Ach die Carmen ist mal wieder da:) Auch die Kfz-Steuer sollte im besten Fall für vernünftige Straßen, Brücken, Ampelanlagen usw. ausgegeben werden. In der Costa de Canyamel wurde von der Gemeinde Jahrzehnte lang kassiert und nichts für die Anwohner getan. Solltest du liebe Carmen dort mal durchfahren, nimm am besten ein altes Auto mit. Wenn du den Berg einmal rauf und wieder runter fährst, sind Vorderachse, Stoßdämpfer und die Reifen hin. Falls du es nicht verstanden hast, es geht um Sicherheit, nicht um Luxus.

Carmen / Vor etwa 1 Jahr

Tuttifrutti, wenn du 30 Jahre lang Kfz-Steuern zahlst und danach ein neues Auto brauchst, musst du das auch selbst bezahlen - oder du musst laufen.
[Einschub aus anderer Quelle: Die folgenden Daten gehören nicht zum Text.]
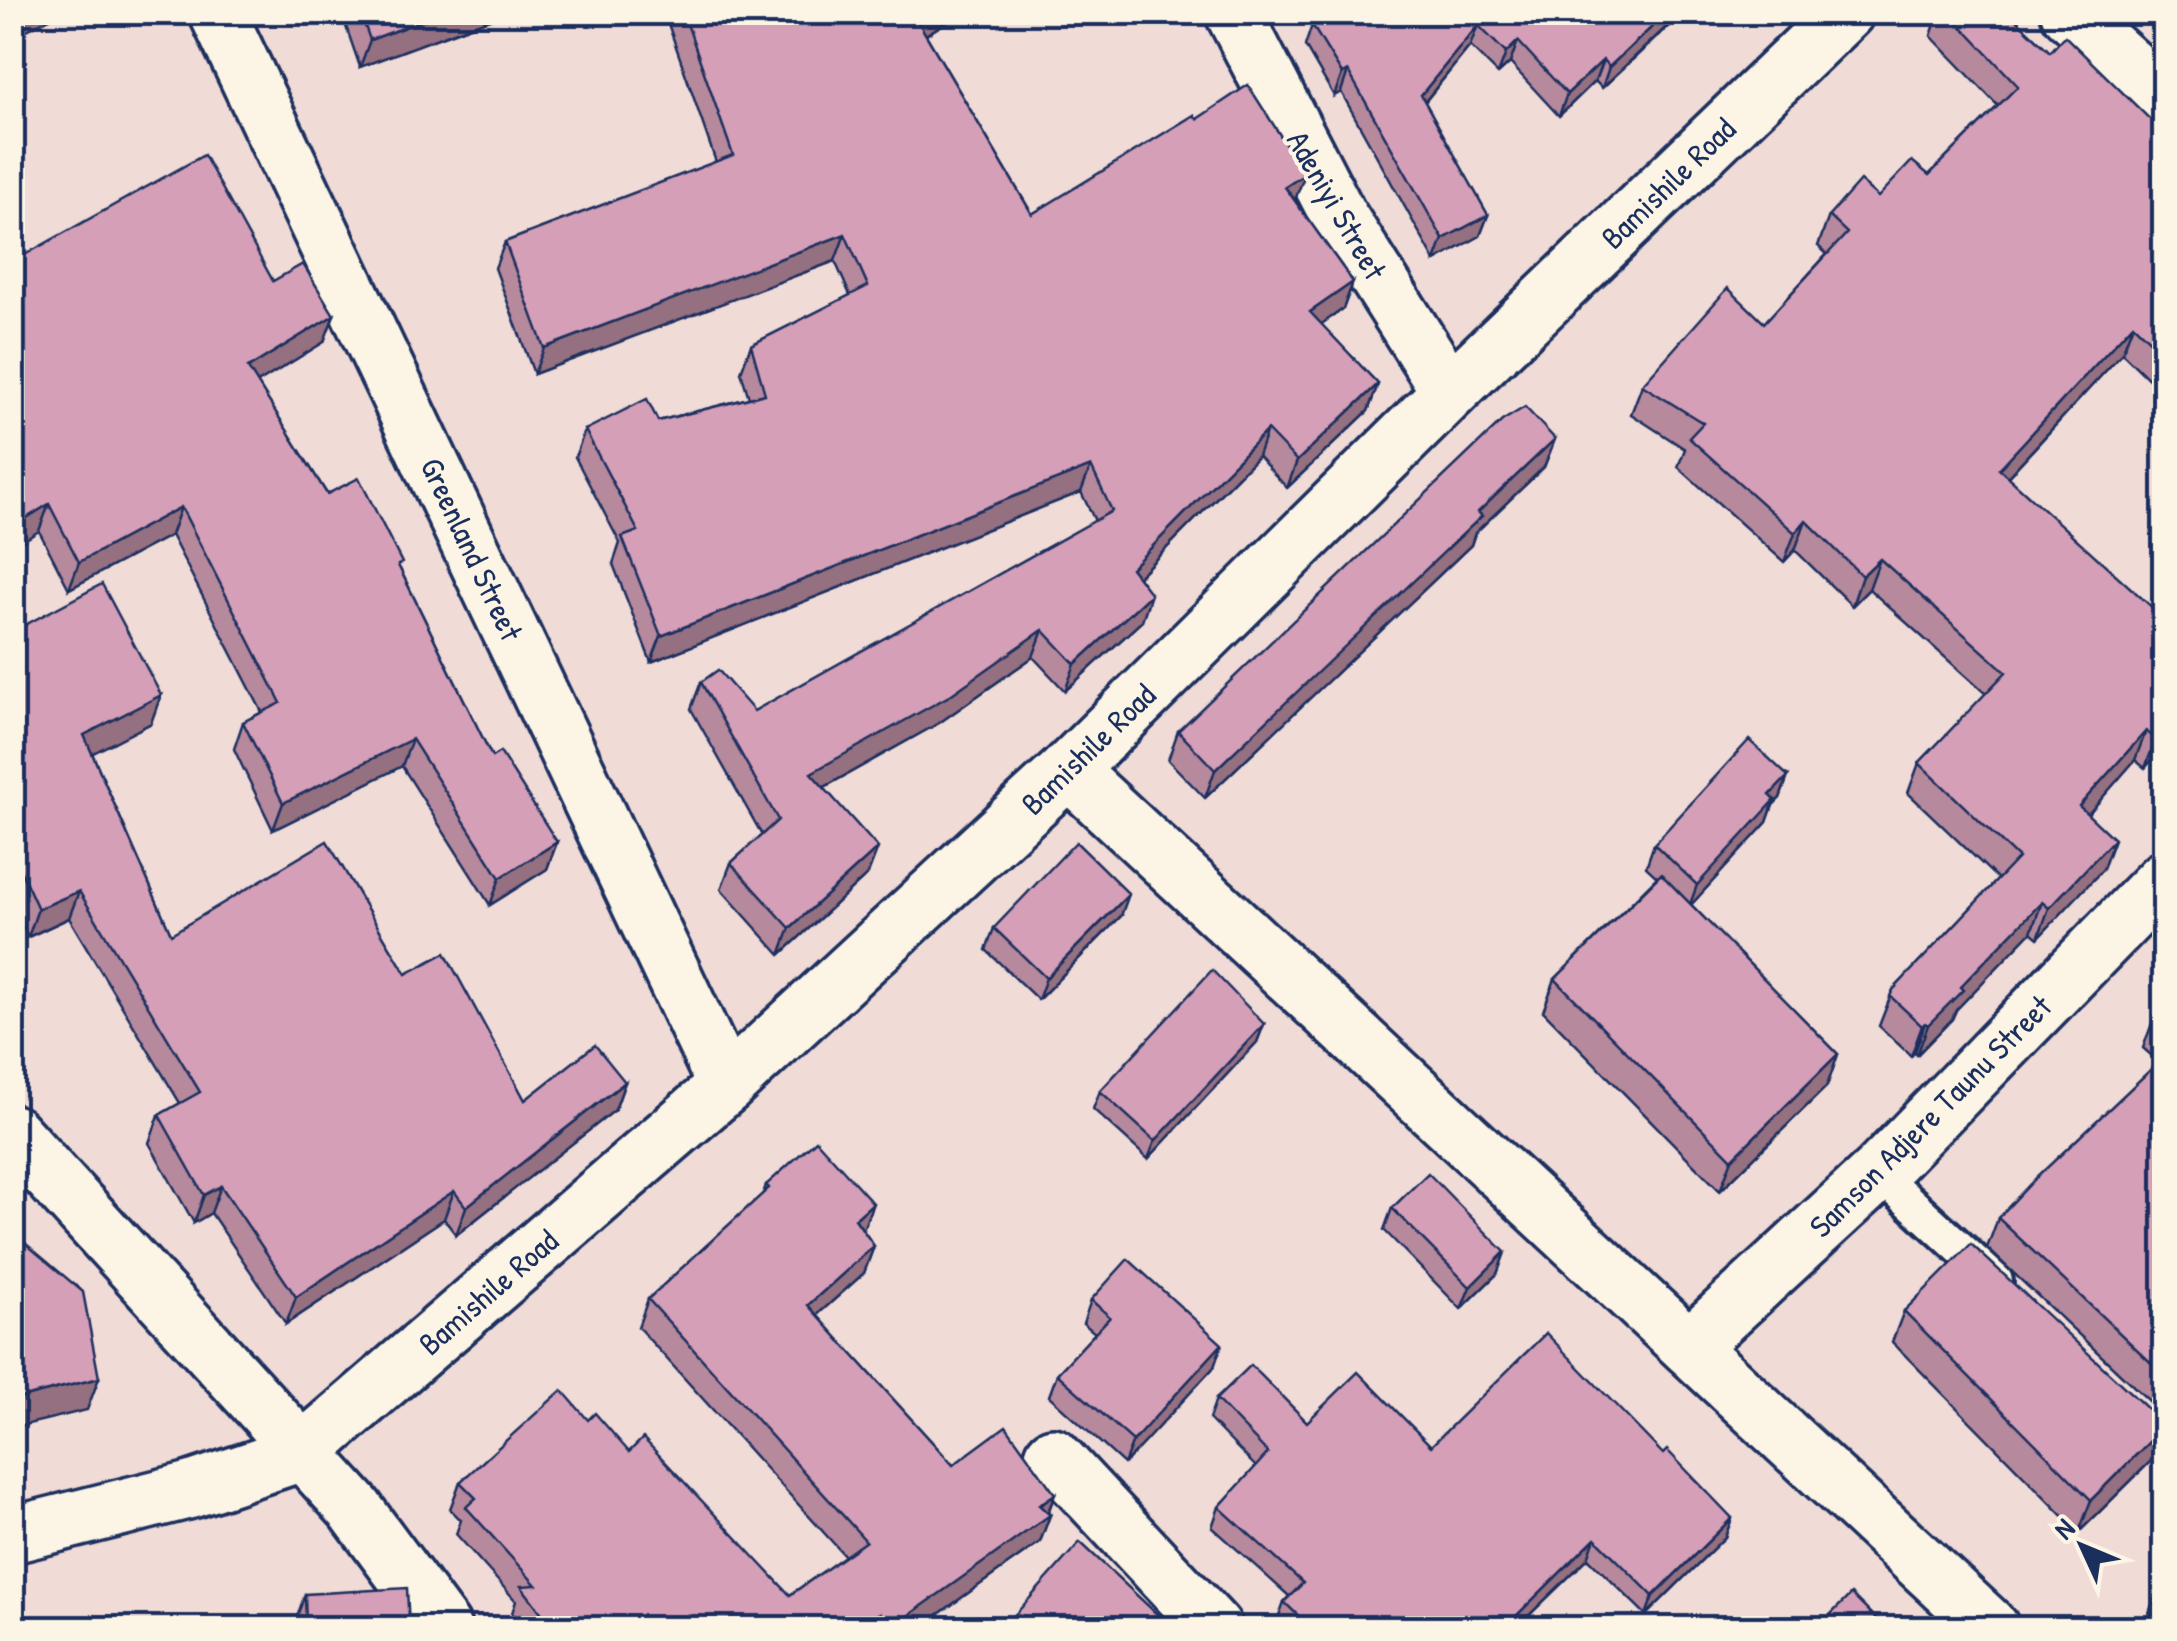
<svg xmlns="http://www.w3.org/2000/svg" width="2177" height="1641" viewBox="0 0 2177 1641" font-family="'Patrick Hand',sans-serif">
	<rect width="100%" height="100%" fill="#f0dbd7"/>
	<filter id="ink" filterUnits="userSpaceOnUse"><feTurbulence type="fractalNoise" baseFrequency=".01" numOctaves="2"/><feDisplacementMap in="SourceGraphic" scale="20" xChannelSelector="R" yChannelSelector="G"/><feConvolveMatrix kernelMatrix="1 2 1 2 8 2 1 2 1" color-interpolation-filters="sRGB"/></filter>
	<g filter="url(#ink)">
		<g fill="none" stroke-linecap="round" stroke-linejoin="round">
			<defs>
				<polyline id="service" points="1878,1173 1996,1281"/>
				<g id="minor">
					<polyline points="217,12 726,1086"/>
					<polyline points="1233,12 1338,215 1450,392"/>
					<polyline points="2069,12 2164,97"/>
					<polyline points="1068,770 1991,1628"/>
					<polyline points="12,1133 355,1509 443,1628"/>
					<polyline points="1689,1347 1878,1173 2164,879"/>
					<polyline points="1053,1456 1214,1628"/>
					<polyline points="12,1535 191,1490 301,1453 726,1086 1068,770 1450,392 1846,12"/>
				</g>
			</defs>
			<!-- service casing -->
			<use href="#service" stroke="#1b2f5e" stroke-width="40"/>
			<!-- minor casing -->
			<use href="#minor" stroke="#1b2f5e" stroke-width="62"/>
			<!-- service -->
			<use href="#service" stroke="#fcf5e5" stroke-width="32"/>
			<!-- minor -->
			<use href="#minor" stroke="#fcf5e5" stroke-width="55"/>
		</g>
		<!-- wall -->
		<g fill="#b7899d" stroke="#1b2f5e" stroke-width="2.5">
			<polygon points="341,12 508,12 360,67"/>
			<polygon points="664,12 963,12 926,35 1032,214 1197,119 1295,201 1353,282 1343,309 1321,324 1378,384 1368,411 1287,488 1258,456 1138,577 1142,621 1065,691 1033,657 939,723 823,788 868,874 780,955 721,889 731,863 762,835 691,709 701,682 754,711 1095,521 1081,492 651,662 613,564 620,543 575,457 585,430 658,421 749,398 741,372 751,345 850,295 835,261 534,374 495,268 505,242 716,162"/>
			<polygon points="1939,12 2008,12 2050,52 2164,133 2164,394 2122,353 2008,477 2164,746 2145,768 2135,760 2088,814 2103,869 2038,938 2031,932 1956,1010 1952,1019 1917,1055 1915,1052 1911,1056 1879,1026 1893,990 1998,879 1908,793 1919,763 1986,694 1869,589 1852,606 1795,550 1784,562 1678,467 1685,449 1631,414 1642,385 1764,323 1827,254 1818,246 1829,216 1878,197 1929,175 1998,106 1931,36"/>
			<polygon points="1682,14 1602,88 1595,81 1559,116 1510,63 1498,74 1470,46 1425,102 1488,215 1480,236 1435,261 1341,92 1334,96 1305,46 1312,25"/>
			<polygon points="12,262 273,281 324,342 257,383 327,494 400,569 492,757 557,842 547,869 490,905 402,766 273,830 234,749 243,722 262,712 171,535 69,589 39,531"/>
			<polygon points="1555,439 1544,467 1475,533 1471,545 1205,798 1168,760 1178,731"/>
			<polygon points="12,632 151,723 92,753 171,934 406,974 525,1100 625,1082 615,1110 456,1235 444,1219 286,1324 211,1213 194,1223 149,1143 159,1115 180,1103 69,918 28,937 12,903"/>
			<polygon points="1788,776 1780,798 1773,805 1767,822 1691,905 1838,1054 1827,1086 1720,1191 1543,1011 1555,979 1657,877 1646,867 1654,844"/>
			<polygon points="1121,916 1038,1000 986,950 994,928"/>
			<polygon points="2164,1006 2164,1415 1987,1248 1998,1218 2159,1062 2143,1048 2154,1018"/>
			<polygon points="1264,1024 1257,1042 1148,1159 1093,1109 1100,1091"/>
			<polygon points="766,1185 863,1230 874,1246 864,1273 817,1315 953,1465 1055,1494 1048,1513 1050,1515 1040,1542 919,1628 523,1628 512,1613 516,1601 456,1534 461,1520 450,1509 460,1482 588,1420 629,1452 790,1595 845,1556 638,1327 648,1299 763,1194"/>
			<polygon points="1392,1208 1505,1252 1497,1274 1461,1309 1384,1230"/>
			<polygon points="1091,1300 1214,1367 1124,1464 1049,1396 1057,1374 1095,1333 1083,1323"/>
			<polygon points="1904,1311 2164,1424 2164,1430 2155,1457 2079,1532 1892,1342"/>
			<polygon points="1216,1399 1307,1422 1431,1446 1663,1454 1732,1518 1725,1537 1646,1615 1588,1558 1516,1628 1284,1628 1277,1621 1284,1602 1289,1596 1212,1527 1219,1507 1256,1467 1209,1419"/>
			<polygon points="2164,1578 2164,1628 2149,1613 2160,1583"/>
			<polygon points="305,1594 409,1628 293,1628"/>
		</g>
		<!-- shaded-wall -->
		<g fill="#956f80" stroke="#1b2f5e" stroke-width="2.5">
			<polygon points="12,12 61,12 12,38"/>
			<polygon points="445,12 508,12 360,67 370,40"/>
			<polygon points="929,12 963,12 907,46 917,20"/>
			<polygon points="1668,12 1682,12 1602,88 1609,67"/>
			<polygon points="1478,25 1470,46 1413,116 1421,95"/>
			<polygon points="1518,41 1510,63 1498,74 1506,53"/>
			<polygon points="1603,60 1595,81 1559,116 1567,94"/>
			<polygon points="1348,71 1341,92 1334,96 1342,74"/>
			<polygon points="1305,174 1295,200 1285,187"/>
			<polygon points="1488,215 1480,236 1435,261 1443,239"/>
			<polygon points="845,234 835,261 534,374 544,348"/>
			<polygon points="1353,282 1343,309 1300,339 1310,312"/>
			<polygon points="334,315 324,342 238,395 248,368"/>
			<polygon points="2133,324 2122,353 1988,498 1999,469"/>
			<polygon points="1378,384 1368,411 1287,488 1297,461"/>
			<polygon points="1267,430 1258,456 1121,594 1131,568"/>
			<polygon points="1555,439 1544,467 1475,533 1471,545 1205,798 1215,770 1478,512"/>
			<polygon points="1091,466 1081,492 651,662 661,636"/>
			<polygon points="49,504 39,531 12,548 12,527"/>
			<polygon points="181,507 171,535 69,589 79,562"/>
			<polygon points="1806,520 1795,550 1784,562 1795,533"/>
			<polygon points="1880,559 1869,589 1852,606 1862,576"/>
			<polygon points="1151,594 1142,621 1065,691 1075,664"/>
			<polygon points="1043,630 1033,657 939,723 801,800 811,773"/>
			<polygon points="161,695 151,723 74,763 84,735"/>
			<polygon points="2164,729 2164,746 2145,768 2156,739"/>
			<polygon points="2146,731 2135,760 2069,836 2079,806"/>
			<polygon points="412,739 402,766 273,830 283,803"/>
			<polygon points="1788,776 1780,798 1773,805 1767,822 1689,907 1697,885 1770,795"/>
			<polygon points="2114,839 2103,869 2038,938 2049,908"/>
			<polygon points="557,842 547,869 490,905 500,878"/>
			<polygon points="878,848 868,874 780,955 790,928"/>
			<polygon points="79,891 69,918 28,937 38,909"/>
			<polygon points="1129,894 1121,916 1038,1000 1046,978"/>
			<polygon points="2042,902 2031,932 1956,1010 1952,1019 1917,1055 1928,1025 1960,987"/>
			<polygon points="1925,1023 1915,1052 1911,1056 1922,1026"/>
			<polygon points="1264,1024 1257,1042 1148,1159 1155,1141"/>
			<polygon points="1838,1054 1827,1086 1720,1191 1732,1159"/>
			<polygon points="625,1082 615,1110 456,1235 466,1207"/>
			<polygon points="221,1186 211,1213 194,1223 204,1195"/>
			<polygon points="454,1191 444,1219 286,1324 296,1297"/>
			<polygon points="873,1203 863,1230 855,1219"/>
			<polygon points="874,1246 864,1273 798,1332 808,1305"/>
			<polygon points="1505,1252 1497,1274 1461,1309 1470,1287"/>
			<polygon points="1222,1344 1214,1367 1124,1464 1133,1441"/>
			<polygon points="99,1378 87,1410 12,1428 12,1400"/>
			<polygon points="2164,1427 2155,1457 2079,1532 2091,1500"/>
			<polygon points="1055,1494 1046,1517 1050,1515 1040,1542 919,1628 891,1628"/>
			<polygon points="1732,1518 1725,1537 1646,1615 1653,1596"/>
			<polygon points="1595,1538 1588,1558 1516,1628 1504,1628"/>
			<polygon points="880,1613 875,1628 852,1628"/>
		</g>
		<!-- building -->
		<g fill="#d59fb7" stroke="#1b2f5e" stroke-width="2.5">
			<polygon points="360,12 445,12 370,40"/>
			<polygon points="683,12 929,12 917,20 1032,214 1194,115 1197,119 1248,85 1305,174 1285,187 1353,282 1310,312 1378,384 1297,461 1267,430 1131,568 1151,594 1075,664 1043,630 949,696 811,773 878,848 790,928 731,863 778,820 701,682 718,670 754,711 1112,511 1091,466 661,636 622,537 638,531 585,430 647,399 658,421 765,394 751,345 868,286 845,234 544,348 505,242 733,155"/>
			<polygon points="1334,12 1668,12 1609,67 1603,60 1567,94 1518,41 1506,53 1478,25 1421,95 1488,215 1443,239 1348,71 1342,74 1312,25"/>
			<polygon points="1948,12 2008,12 2050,52 2065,36 2164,133 2164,354 2133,324 1999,469 2164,618 2164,729 2156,739 2146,731 2079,806 2114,839 2049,908 2042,902 1960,987 1963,990 1928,1025 1925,1023 1922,1026 1890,996 1893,990 2018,858 1919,763 2006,672 1880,559 1862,576 1806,520 1795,533 1689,438 1703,423 1642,385 1728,288 1764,323 1847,233 1829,216 1860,181 1878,197 1912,161 1929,175 2018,86"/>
			<polygon points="204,155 273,281 303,264 334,315 248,368 327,494 359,478 402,563 398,565 492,757 500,752 557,842 500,878 412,739 283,803 243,722 281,703 181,507 79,562 49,504 12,527 12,262"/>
			<polygon points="1525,407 1555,439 1478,512 1482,516 1215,770 1178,731 1502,421"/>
			<polygon points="102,584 161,695 84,735 171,934 327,841 406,974 445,953 525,1100 595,1045 625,1082 466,1207 454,1191 296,1297 221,1186 204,1195 159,1115 200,1092 79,891 38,909 12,852 12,632"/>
			<polygon points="1749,740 1788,776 1770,795 1775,800 1697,885 1654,844"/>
			<polygon points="1076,842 1129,894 1046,978 994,928"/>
			<polygon points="1661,874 1838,1054 1732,1159 1555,979"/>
			<polygon points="1212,970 1264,1024 1155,1141 1100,1091"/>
			<polygon points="2164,1006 2164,1027 2154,1018"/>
			<polygon points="2164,1057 2164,1375 1998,1218 2034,1180"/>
			<polygon points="816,1140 873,1203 855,1219 874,1246 808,1305 953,1465 1006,1426 1055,1494 1039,1505 1050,1515 891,1628 880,1613 852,1628 553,1628 521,1586 536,1585 466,1507 476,1498 460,1482 562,1390 588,1420 595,1413 629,1452 643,1438 790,1595 866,1541 648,1299 769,1188 766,1185"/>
			<polygon points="1428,1173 1505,1252 1470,1287 1392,1208"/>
			<polygon points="12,1232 83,1292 99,1378 12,1400"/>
			<polygon points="1971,1244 2164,1424 2164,1427 2091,1500 1904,1311"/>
			<polygon points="1128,1259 1222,1344 1133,1441 1057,1374 1110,1317 1091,1300"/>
			<polygon points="1546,1333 1663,1454 1667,1450 1732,1518 1653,1596 1595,1538 1504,1628 1311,1628 1284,1602 1303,1583 1219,1507 1268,1453 1216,1399 1251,1365 1307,1422 1358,1372 1431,1446"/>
			<polygon points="1080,1542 1159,1616 1155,1620 1164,1628 1003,1628"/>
			<polygon points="407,1588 409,1628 306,1628 305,1594"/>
			<polygon points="1851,1594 1885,1628 1817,1628"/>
		</g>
	</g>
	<g text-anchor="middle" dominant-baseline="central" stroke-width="8" stroke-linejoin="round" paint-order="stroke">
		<!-- street labels -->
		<g font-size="32" fill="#1b2f5e" stroke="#fcf5e5">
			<text transform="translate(1668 183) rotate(-44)">Bamishile Road</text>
			<text transform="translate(1337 205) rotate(60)">Adeniyi Street</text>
			<text transform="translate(472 549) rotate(65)">Greenland Street</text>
			<text transform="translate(1088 749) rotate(-44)">Bamishile Road</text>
			<text transform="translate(1930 1116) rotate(-45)">Samson Adjere Taunu Street</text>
			<text transform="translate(488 1292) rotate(-41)">Bamishile Road</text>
		</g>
	</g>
	<!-- margin -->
	<rect width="2177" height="1641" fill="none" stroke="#fcf5e5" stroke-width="50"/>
	<rect x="25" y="25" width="2127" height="1591" fill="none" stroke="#1b2f5e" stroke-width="4" filter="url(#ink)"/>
	<!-- north arrow -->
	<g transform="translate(2082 1546) rotate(314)" stroke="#fcf5e5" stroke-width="8" paint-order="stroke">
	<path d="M0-8L18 38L0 25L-18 38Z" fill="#1b2f5e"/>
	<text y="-15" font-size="28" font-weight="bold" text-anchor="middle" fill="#1b2f5e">N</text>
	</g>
</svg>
Tuttifrutti / Vor etwa 1 Jahr

Und zu Stefan: Du bist leider schlecht informiert. Die Gemeinde Capdepera ist gerade dabei eine Abstimmung über die Abwasserleitungen herbei zu führen. Sollte sie eine Mehrheit der dortigen Eigentümer bekommen ( und davon ist auszugehen ) werden alle Eigentümer angeschlossen und müssen bezahlen. Dann kannst du aus deiner Sickergrube einen Goldfischteich machen.....

Tuttifrutti / Vor etwa 1 Jahr

Über 30 Jahre Grundsteuern an die Gemeinde Capdepera bezahlt und dafür nichts weiter als kaputte Straßen, nicht funktionierende Laternen und jetzt eine Abwasserleitung für die wir selbst in Vorlage gehen sollen, bekommen. Na super!

Inge / Vor etwa 1 Jahr

Wenn man per Turnkey aus der Steinzeit in die Moderne gebeamt wird, sollte man es sich schon etwas kosten lassen!

Stefan / Vor etwa 1 Jahr

Welches Interesse habe ich als Anwohner, dass meine Siedlung weiter wächst (wenig). Also spare ich mir doch die 20k€, nutze weiter meine Sickergrube und lebe fröhlich weiter. Oder verstehe ich das nicht? Besser: oder versteht das der Gesetzgeber nicht?